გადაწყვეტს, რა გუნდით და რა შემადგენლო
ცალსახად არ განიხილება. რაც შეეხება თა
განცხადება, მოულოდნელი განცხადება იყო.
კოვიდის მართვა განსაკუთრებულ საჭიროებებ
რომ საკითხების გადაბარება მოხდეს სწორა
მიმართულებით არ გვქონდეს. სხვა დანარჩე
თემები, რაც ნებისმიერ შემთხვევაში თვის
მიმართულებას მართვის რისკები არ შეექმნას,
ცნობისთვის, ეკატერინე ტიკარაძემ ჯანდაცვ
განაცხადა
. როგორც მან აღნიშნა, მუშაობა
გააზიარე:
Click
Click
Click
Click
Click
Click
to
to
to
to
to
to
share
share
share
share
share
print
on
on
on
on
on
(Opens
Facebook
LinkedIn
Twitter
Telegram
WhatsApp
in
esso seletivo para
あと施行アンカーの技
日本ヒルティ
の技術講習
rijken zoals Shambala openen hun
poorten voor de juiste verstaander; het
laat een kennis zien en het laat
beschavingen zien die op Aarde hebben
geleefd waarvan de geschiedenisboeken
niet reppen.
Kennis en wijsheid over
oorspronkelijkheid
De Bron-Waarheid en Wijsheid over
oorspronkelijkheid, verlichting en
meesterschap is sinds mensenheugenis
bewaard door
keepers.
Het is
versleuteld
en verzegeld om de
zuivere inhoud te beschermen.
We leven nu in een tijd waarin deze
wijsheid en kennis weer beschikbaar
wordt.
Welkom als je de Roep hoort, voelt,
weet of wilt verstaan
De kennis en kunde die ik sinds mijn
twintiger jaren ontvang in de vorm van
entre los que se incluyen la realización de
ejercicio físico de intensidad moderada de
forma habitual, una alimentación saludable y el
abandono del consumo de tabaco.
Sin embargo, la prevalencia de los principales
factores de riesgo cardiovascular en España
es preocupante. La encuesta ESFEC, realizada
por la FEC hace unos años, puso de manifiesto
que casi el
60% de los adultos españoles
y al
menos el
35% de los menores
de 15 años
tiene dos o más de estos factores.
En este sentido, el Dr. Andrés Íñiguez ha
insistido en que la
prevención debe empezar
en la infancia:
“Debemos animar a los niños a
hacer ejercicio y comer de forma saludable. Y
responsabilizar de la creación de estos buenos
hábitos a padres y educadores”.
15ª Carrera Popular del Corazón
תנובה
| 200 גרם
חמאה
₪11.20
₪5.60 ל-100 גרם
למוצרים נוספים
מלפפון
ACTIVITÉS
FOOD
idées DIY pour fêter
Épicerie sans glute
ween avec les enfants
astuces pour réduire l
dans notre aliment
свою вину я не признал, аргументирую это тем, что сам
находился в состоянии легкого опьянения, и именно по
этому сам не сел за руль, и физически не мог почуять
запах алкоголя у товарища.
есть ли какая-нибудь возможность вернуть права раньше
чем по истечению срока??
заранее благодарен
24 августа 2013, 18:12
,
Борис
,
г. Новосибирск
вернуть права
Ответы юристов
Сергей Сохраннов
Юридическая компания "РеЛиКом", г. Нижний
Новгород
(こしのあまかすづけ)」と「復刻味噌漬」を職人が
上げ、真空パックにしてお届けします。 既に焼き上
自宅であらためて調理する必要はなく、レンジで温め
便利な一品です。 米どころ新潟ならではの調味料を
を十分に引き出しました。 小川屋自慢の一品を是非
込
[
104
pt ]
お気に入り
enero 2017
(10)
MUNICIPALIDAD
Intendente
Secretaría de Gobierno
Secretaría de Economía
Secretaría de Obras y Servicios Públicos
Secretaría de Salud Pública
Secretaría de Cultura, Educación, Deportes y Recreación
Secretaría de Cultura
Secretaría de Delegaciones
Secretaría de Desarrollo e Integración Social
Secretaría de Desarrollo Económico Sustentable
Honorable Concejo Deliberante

■ ■ ■

- EXERCISE GOAL:
Reproduce exactly the lines of the records above from the one with "niet reppen." to the one with "que casi el", both included, and leave out everything else.

- EXERCISE RESPONSE:
niet reppen.
Kennis en wijsheid over
oorspronkelijkheid
De Bron-Waarheid en Wijsheid over
oorspronkelijkheid, verlichting en
meesterschap is sinds mensenheugenis
bewaard door
keepers.
Het is
versleuteld
en verzegeld om de
zuivere inhoud te beschermen.
We leven nu in een tijd waarin deze
wijsheid en kennis weer beschikbaar
wordt.
Welkom als je de Roep hoort, voelt,
weet of wilt verstaan
De kennis en kunde die ik sinds mijn
twintiger jaren ontvang in de vorm van
entre los que se incluyen la realización de
ejercicio físico de intensidad moderada de
forma habitual, una alimentación saludable y el
abandono del consumo de tabaco.
Sin embargo, la prevalencia de los principales
factores de riesgo cardiovascular en España
es preocupante. La encuesta ESFEC, realizada
por la FEC hace unos años, puso de manifiesto
que casi el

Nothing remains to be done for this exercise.